To achieve the rank, every prospective Eagle Scout must complete a service project benefiting their community. Growing up in a family of firefighters, Carmine set out to assist PennDOT's "Yellow Dot" program. He set out to spread the word about the program, attending events such as the Northumberland County Fair and Elysburg All Home Days, handing out 700 dots and 600 information cards, he said.
"Even if only one of those people get into an auto accident and it helps, that's one more person that was potentially helped," said Carmine. "The Yellow Dot program is similar to a seatbelt. You never want to have to need it, but in the event you do, it helps you."
Explaining the program, Carmine said, "Essentially, you get a little pamphlet, and you'll get a little yellow dot in it that you'll put in the rear window of your vehicle, normally on the driver's side. Then you'll put the pamphlet in your glove box. Inside the pamphlet, there's room for medical information such as serious conditions, or any medications you may take. This way, if you get into an auto accident and are unable to respond... EMS and first responders, as long as they can get into your glove box, they'll be able to see you have XYZ conditions, we need to treat for those."
Carmine comes from a troop his scout leader, Patty Huber, describes as "small, but mighty." Seven scouts and seven scout leaders make up the troop.
"It's not like some of the bigger troops, where some scouts might not get the help [they need,] you get a lot more individual [attention] so if you need help, it's a lot easier to get that to you," said Carmine.
"Now that I've gotten Eagle, and I'm 18, I'm now officially a scout leader, so I hope I'm able to do the same as Mack, Brandon, and the other Eagle Scouts. I'm hoping I can help other younger scouts get to this award as well, because I could never have gotten this without the help of my leaders, and I hope I can pay it forward," Carmine added.
During the ceremony, Huber spoke of the trail which led Carmine to the award, as fellow scouts lit candles on a display showing each rank. The award was presented to Carmine by his mother, Maria Scicchitano. Carmine then presented pins for his parents, to Maria and father Carmen, and to his mentor, Huber.
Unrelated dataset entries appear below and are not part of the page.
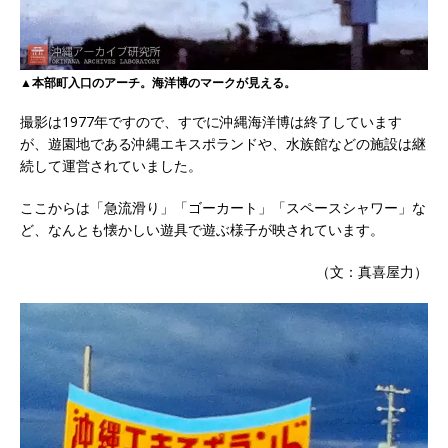
▲本部町入口のアーチ。海洋博のマークが見える。
撮影は1977年ですので、すでに沖縄海洋博は終了しています
が、遊園地である沖縄エキスポランドや、水族館などの施設は継
続して運営されていました。
ここからは「急流滑り」「ゴーカート」「スペースシャワー」な
ど、なんとも懐かしい遊具で遊ぶ様子が映されています。
（文：真喜屋力）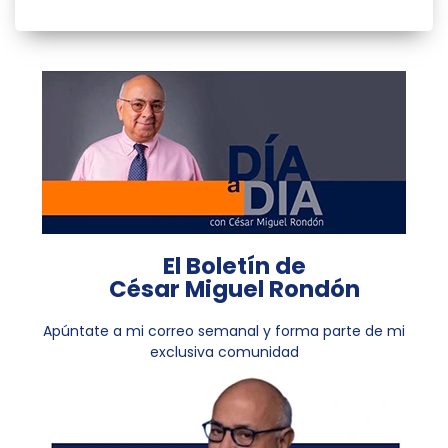
El Boletín de
César Miguel Rondón
Apúntate a mi correo semanal y forma parte de mi
exclusiva comunidad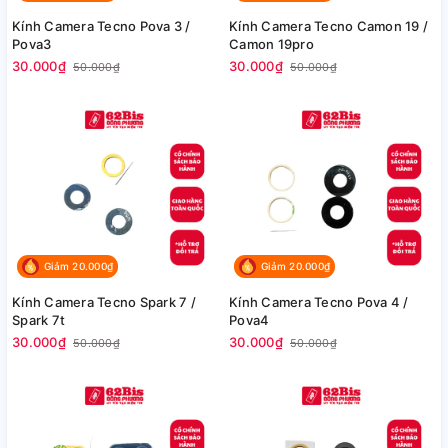
Kính Camera Tecno Pova 3 /
Kính Camera Tecno Camon 19 /
Pova3
Camon 19pro
30.000₫
30.000₫
50.000₫
50.000₫
Giảm 20.000₫
Giảm 20.000₫
Kính Camera Tecno Spark 7 /
Kính Camera Tecno Pova 4 /
Spark 7t
Pova4
30.000₫
30.000₫
50.000₫
50.000₫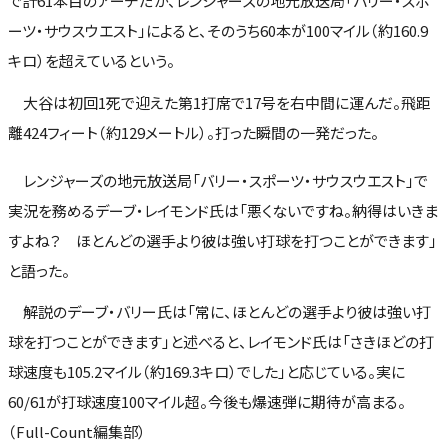
で計61本目のアーチだが、レンジャーズの地元放送局「バリー・スポ
ーツ・サウスウエスト」によると、そのうち60本が100マイル（約160.9
キロ）を超えているという。
大谷は初回1死で迎えた第1打席で17号を右中間に運んだ。飛距
離424フィート（約129メートル）。打った瞬間の一発だった。
レンジャーズの地元放送局「バリー・スポーツ・サウスウエスト」で
実況を務めるデーブ・レイモンド氏は「悪くないですね。納得はいきま
すよね？ ほとんどの選手より彼は強い打球を打つことができます」
と語った。
解説のデーブ・バリー氏は「常に、ほとんどの選手より彼は強い打
球を打つことができます」と述べると、レイモンド氏は「さきほどの打
球速度も105.2マイル（約169.3キロ）でした」と応じている。実に
60/61が打球速度100マイル超。今後も爆速弾に期待が高まる。
（Full-Count編集部）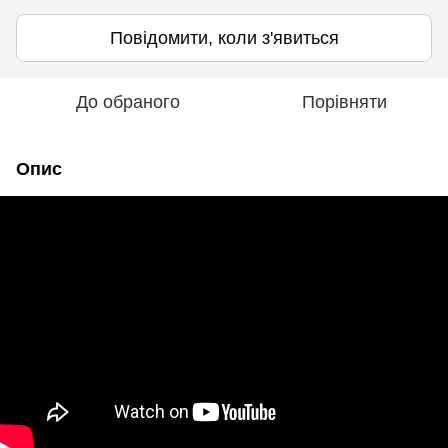
Повідомити, коли з'явиться
До обраного
Порівняти
Опис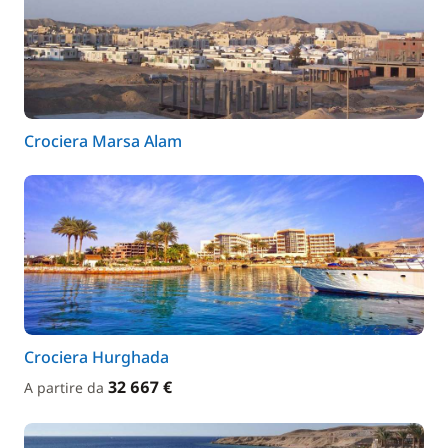
Crociera Marsa Alam
Crociera Hurghada
32 667 €
A partire da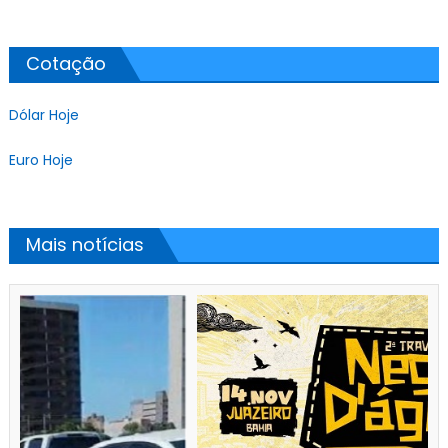
Cotação
Dólar Hoje
Euro Hoje
Mais notícias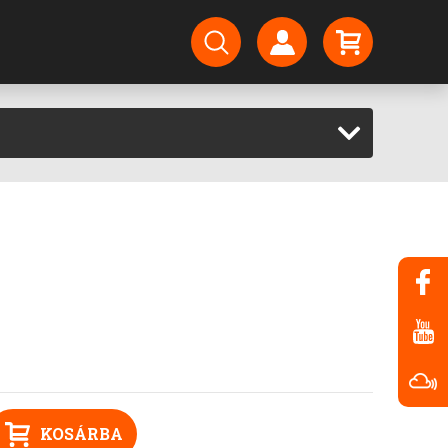
KOSÁRBA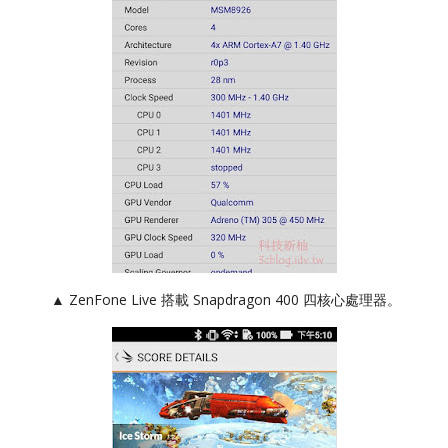
▲ ZenFone Live 搭載 Snapdragon 400 四核心處理器。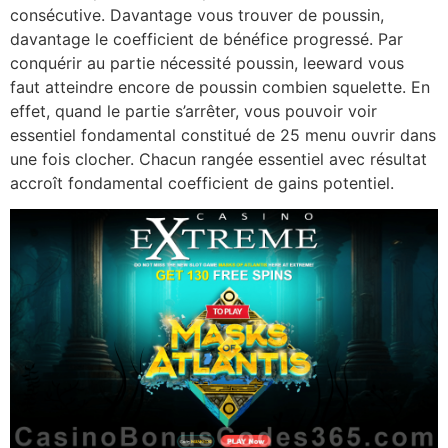
consécutive. Davantage vous trouver de poussin,
davantage le coefficient de bénéfice progressé. Par
conquérir au partie nécessité poussin, leeward vous
faut atteindre encore de poussin combien squelette. En
effet, quand le partie s’arrêter, vous pouvoir voir
essentiel fondamental constitué de 25 menu ouvrir dans
une fois clocher. Chacun rangée essentiel avec résultat
accroît fondamental coefficient de gains potentiel.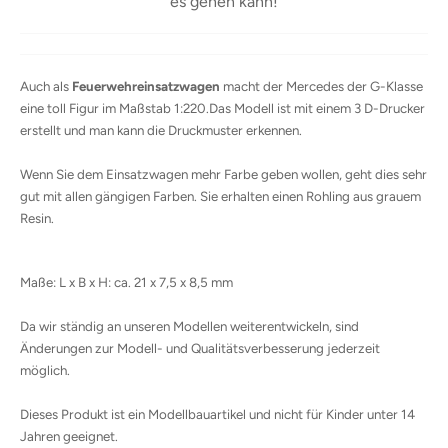
es gehen kann!
Auch als
Feuerwehreinsatzwagen
macht der Mercedes der G-Klasse
eine toll Figur im Maßstab 1:220.
Das Modell ist mit einem 3 D-Drucker
erstellt und man kann die Druckmuster erkennen.
Wenn Sie dem Einsatzwagen mehr Farbe geben wollen, geht dies sehr
gut mit allen gängigen Farben. Sie erhalten einen Rohling aus grauem
Resin.
Maße: L x B x H: ca. 21 x 7,5 x 8,5 mm
Da wir ständig an unseren Modellen weiterentwickeln, sind
Änderungen zur Modell- und Qualitätsverbesserung jederzeit
möglich.
Dieses Produkt ist ein Modellbauartikel und nicht für Kinder unter 14
Jahren geeignet.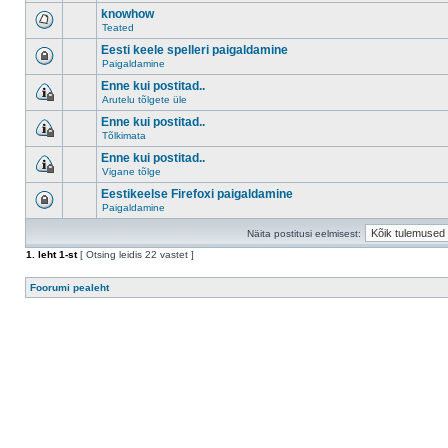
knowhow
Teated
Eesti keele spelleri paigaldamine
Paigaldamine
Enne kui postitad..
Arutelu tõlgete üle
Enne kui postitad..
Tõlkimata
Enne kui postitad..
Vigane tõlge
Eestikeelse Firefoxi paigaldamine
Paigaldamine
Näita postitusi eelmisest:
1
. leht
1
-st
[ Otsing leidis 22 vastet ]
Foorumi pealeht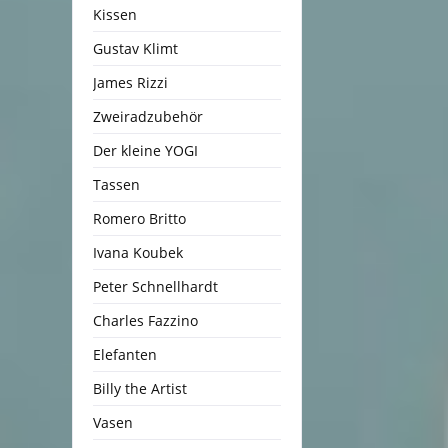
Kissen
Gustav Klimt
James Rizzi
Zweiradzubehör
Der kleine YOGI
Tassen
Romero Britto
Ivana Koubek
Peter Schnellhardt
Charles Fazzino
Elefanten
Billy the Artist
Vasen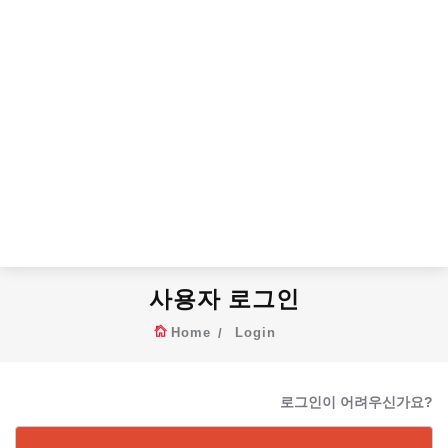
사용자 로그인
Home
Login
로그인이 어려우신가요?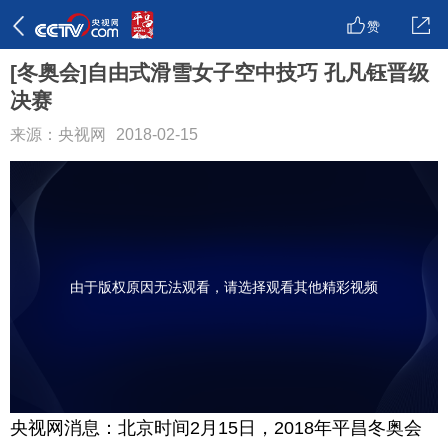
赞
[冬奥会]自由式滑雪女子空中技巧 孔凡钰晋级
决赛
来源：央视网
2018-02-15
由于版权原因无法观看，请选择观看其他精彩视频
央视网消息：北京时间2月15日，2018年平昌冬奥会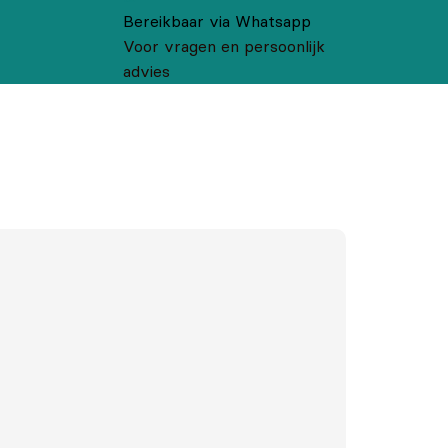
Bereikbaar via Whatsapp
Voor vragen en persoonlijk
advies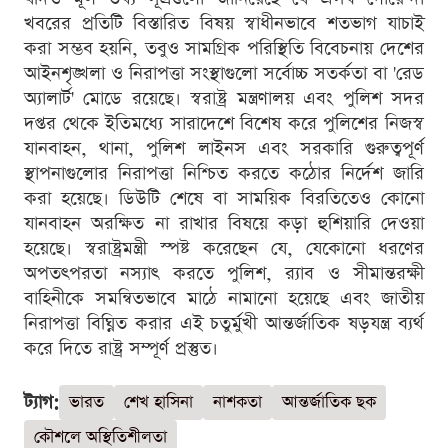
খবরের প্রতিটি বিস্তারিত বিষয় স্বাধীনভাবে শতভাগ যাচাই
করা সম্ভব হয়নি, তবুও সামগ্রিক পরিস্থিতি বিবেচনায় দেশের
আইনশৃঙ্খলা ও নিরাপত্তা সংস্থাগুলো সর্বোচ্চ সতর্কতা বা 'রেড
অ্যালার্ট' মোডে রয়েছে। স্বরাষ্ট্র মন্ত্রণালয় এবং পুলিশ সদর
দপ্তর থেকে ইতিমধ্যে সারাদেশে বিশেষ করে পুলিশের নিজস্ব
যানবাহন, থানা, পুলিশ লাইনস এবং সরকারি গুরুত্বপূর্ণ
স্থাপনাগুলোর নিরাপত্তা নিশ্চিত করতে কঠোর নির্দেশ জারি
করা হয়েছে। ডিউটি শেষে বা সাময়িক বিরতিতেও কোনো
যানবাহন অরক্ষিত না রাখার বিষয়ে কড়া হুশিয়ারি দেওয়া
হয়েছে। স্বরাষ্ট্রমন্ত্রী স্পষ্ট করেছেন যে, যেকোনো ধরণের
অপতৎপরতা নস্যাৎ করতে পুলিশ, র‍্যাব ও সীমান্তরক্ষী
বাহিনীকে সমন্বিতভাবে মাঠে নামানো হয়েছে এবং জাতীয়
নিরাপত্তা বিঘ্নিত করার এই চতুর্মুখী আন্তর্জাতিক ষড়যন্ত্র ব্যর্থ
করে দিতে রাষ্ট্র সম্পূর্ণ প্রস্তুত।
ট্যাগ:
ভারত
শেখ হাসিনা
নাশকতা
আন্তর্জাতিক ছক
কৌশলে অস্থিতিশীলতা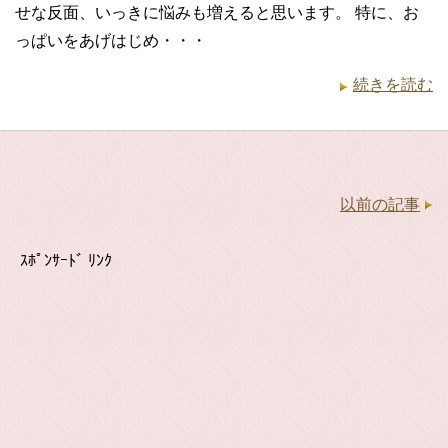
せな反面、いっきに悩みも増えると思います。 特に、お
っぱいをあげはじめ・・・
続きを読む
以前の記事
ｽﾎﾟﾝｻｰﾄﾞ ﾘﾝｸ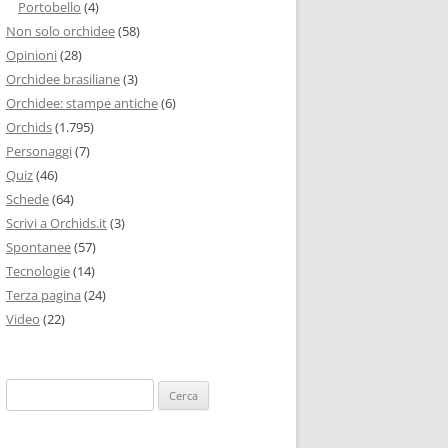
Portobello
(4)
Non solo orchidee
(58)
Opinioni
(28)
Orchidee brasiliane
(3)
Orchidee: stampe antiche
(6)
Orchids
(1.795)
Personaggi
(7)
Quiz
(46)
Schede
(64)
Scrivi a Orchids.it
(3)
Spontanee
(57)
Tecnologie
(14)
Terza pagina
(24)
Video
(22)
Ricerca
per:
An avid photographer, Carmine concluded the ceremony by presenting gifts to the three leaders present at the ceremony, Huber, Cimino, and Jim Conbeer, which were frame photos he took. For Conbeer, he photographed a bald eagle at Knoebel's, where Carmine works, commemorating the eagle scouts he helped. Huber received a photo from the Weiser State Forest, "to show all the trails she's helped scouts on over the years." For Cimino, he presented a photo of an American flag at Wightman's Dam which Cimino helps maintain.